British Petroleum sotto accusa per le pressioni operate in quanto sponsor di grandi istituzioni museali inglesi. È quanto emerge da un rapporto reso noto oggi da Art not Oil coalition, un’organizzazione da tempo in prima linea su questa battaglia. La grande compagnia petrolifera sostiene tra gli altri il British Museum, una delle più importanti raccolte archeologiche al mondo, il National Portrait Gallery e Tate and Science Museum. Era stato il Guardian, nel febbraio scorso, a rivelare alcune mail arrivate alla direzione del British per influenzarne la programmazione.

In u messaggio ad esempio la compagnia spinge perché nella programmazione del museo entri un festival dedicato al Messico, realizzato in collaborazione dell’ambasciata del paese nordamericano; un paese in cui la compagnia ha importanti interessi. La Bp si dice disponibile ad un’integrazione del contratto di sponsorship che la lega al museo da cinque anni. Secondo la denuncia di Art not Oil coalition, l’evento avrebbe permesso a BP di dare accesso privilegiato ai funzionari del governo messicano. Un’altra mail rivela interferenze su una mostra che la National Portrait Gallery voleva dedicare all’arte degli indigeni australiani.

Inoltre di fronte poi al montare delle proteste alcuni funzionari dei musei sostenuti sarebbero stati invitati a partecipare a riunioni sul tema della sicurezza in uffici di BP, con l’obiettivo di arginare e gestire le voci di dissenso.

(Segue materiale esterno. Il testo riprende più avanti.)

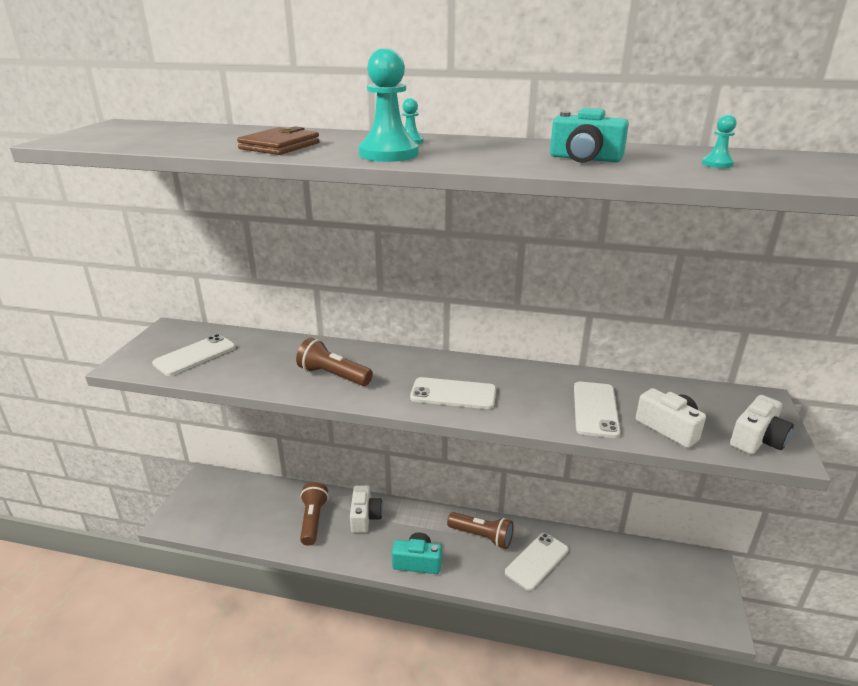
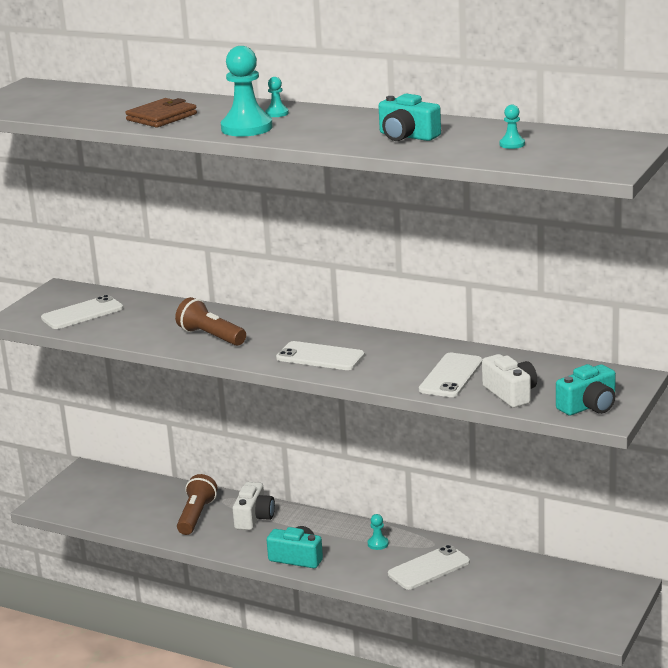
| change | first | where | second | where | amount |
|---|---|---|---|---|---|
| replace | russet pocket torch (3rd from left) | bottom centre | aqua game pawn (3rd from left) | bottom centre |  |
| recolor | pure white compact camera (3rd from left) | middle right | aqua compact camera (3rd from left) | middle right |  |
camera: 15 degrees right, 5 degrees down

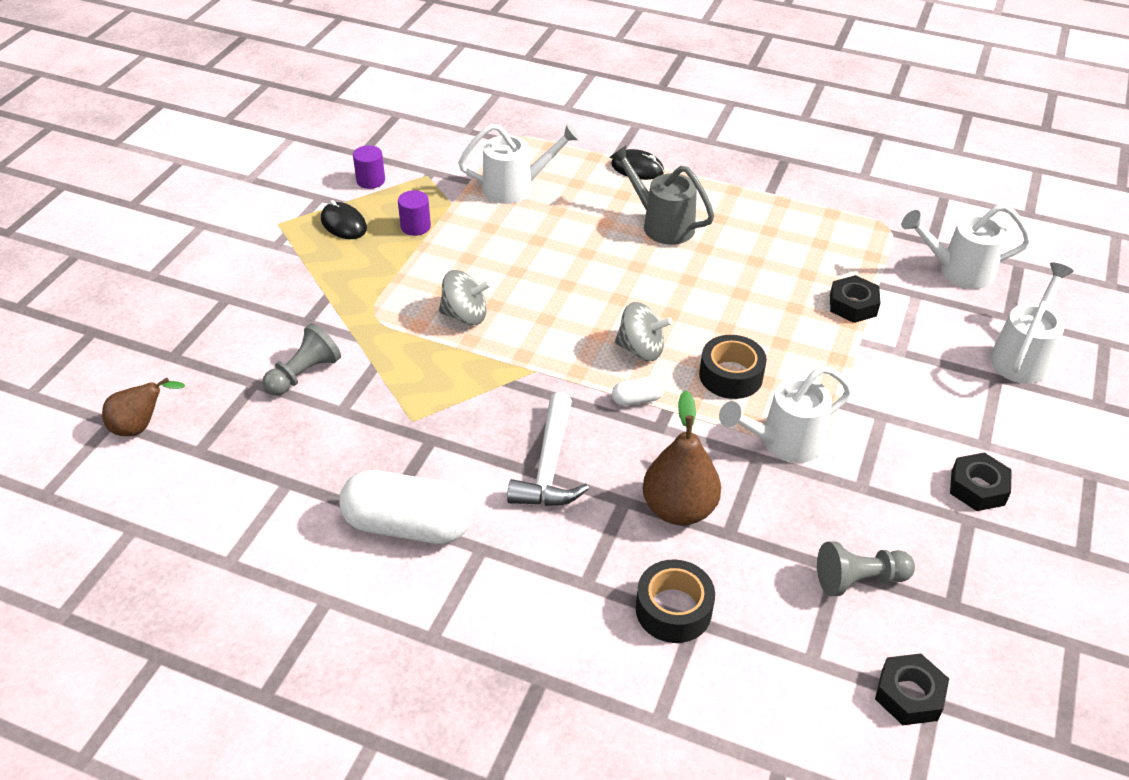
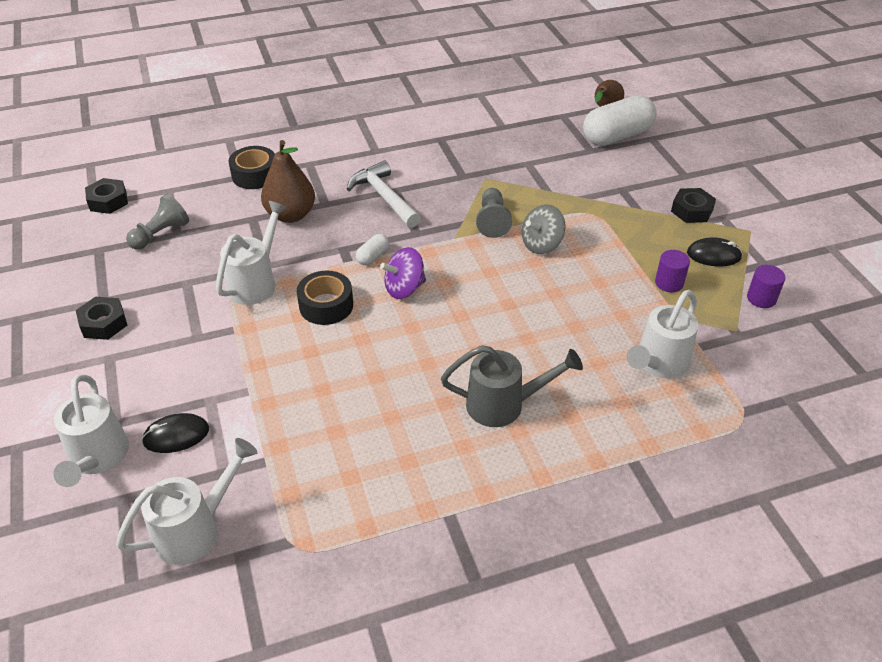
| change | first | where | second | where | amount |
|---|---|---|---|---|---|
| move | ash-grey game pawn (1st from left in the first image) | middle left | ash-grey game pawn (2nd from left) | top centre |  |
| move | pure white pill shape (1st from left in the first image) | centre | pure white pill shape (2nd from left) | top right |  |
| move | ebony mouse (2nd from left in the first image) | top centre | ebony mouse (1st from left) | middle left |  |
| move | ebony hexagon nut (1st from left in the first image) | middle right | ebony hexagon nut (3rd from left) | top right |  |
| recolor | ash-grey spinning top (2nd from left) | centre | purple spinning top | centre |  |
camera: 140 degrees right, 0 degrees up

La stessa BP non è stata a guardare e a marzo ha annunciato la decisione di interrompere la sponsorizzazione (che durava da 26 anni) delle attività artistiche-culturali di un altro museo londinese, la Tate, a causa delle proteste “anti inquinamento ambientale”. Nel 2011 – a un anno di distanza dal disastro ambientale più grave della storia americana, quello di Deepwater Horizon. – gli attivisti di Liberate Tate avevano inscenato una plateale protesta, versando del liquido nero simile a del petrolio su un uomo completamente nudo, rannicchiato in posizione fetale nel bel mezzo della mostra Single Form, allora in corso alla Tate Britain.

Un’altra accusa riguarda l’uso di un’istituzione come il Science Museum, coinvolto in un “advocacy plans” in vista delle elezioni politiche dello scorso anno. « Questo solleva seri interrogativi sul fatto che le istituzioni culturali sono complici nella promozione dell'agenda politica una compagnia petrolifera.», scrive Chris Garrard, tar gli autori del Rapporto.

Una voce interna al British Museum, che ha voluto restare anonima, parla della sponsorizzazione di BP cpme di una forma di “bullismo culturale”. «Tra tutti i finanziatori aziendali, BP è la più sgradevole da affrontare».

E ora in molti si chiedono se non sia venuto il momento di rescindere il legame. Un legame che però, per il grande museo che ospita i marmi del Partenone, vale 500mila sterline l’anno. Ma anche i donatori iniziano ad alzare la voce: i figli di Lord Sainsbury of Preston Candover, che insieme al fratello ha lasciato al British 25 milioni di sterline, hanno scritto al neo direttore del grande museo, Hartwig Fischer, chiedendo di mettere fine all’alleanza con BP.